Local Order and the gapped phase of the Hubbard model: a plaquette dynamical mean field investigation

TL;DR

This study uses a four-site dynamical cluster approximation to explore the metal-insulator transition in the Hubbard model, revealing a potential energy-driven gap associated with antiferromagnetic correlations and a pseudogap phase upon doping.

Contribution

It demonstrates that the gapped phase in the Hubbard model is better described as a Slater phenomenon driven by short-range order, using a plaquette dynamical mean field approach.

Findings

Gap opens at critical interaction strength.

Gapped phase linked to antiferromagnetic and singlet correlations.

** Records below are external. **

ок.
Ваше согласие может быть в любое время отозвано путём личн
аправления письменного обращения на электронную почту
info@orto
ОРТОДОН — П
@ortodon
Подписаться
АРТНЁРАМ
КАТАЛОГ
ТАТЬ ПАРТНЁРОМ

Doped phase exhibits pseudogap and non-Fermi-liquid behavior.

Abstract

The four-site DCA method of including intersite correlations in the dynamical mean field theory is used to investigate the metal-insulator transition in the Hubbard model. At half filling a gap-opening transition is found to occur as the interaction strength is increased beyond a critical value. The gapped behavior found in the 4-site DCA approximation is shown to be associated with the onset of strong antiferromagnetic and singlet correlations and the transition is found to be potential energy driven. It is thus more accurately described as a Slater phenomenon (induced by strong short ranged order) than as a Mott phenomenon. Doping the gapped phase leads to a non-Fermi-liquid state with a Fermi surface only in the nodal regions and a pseudogap in the antinodal regions at lower dopings $x \lesssim 0.15$ and to a Fermi liquid phase at higher dopings.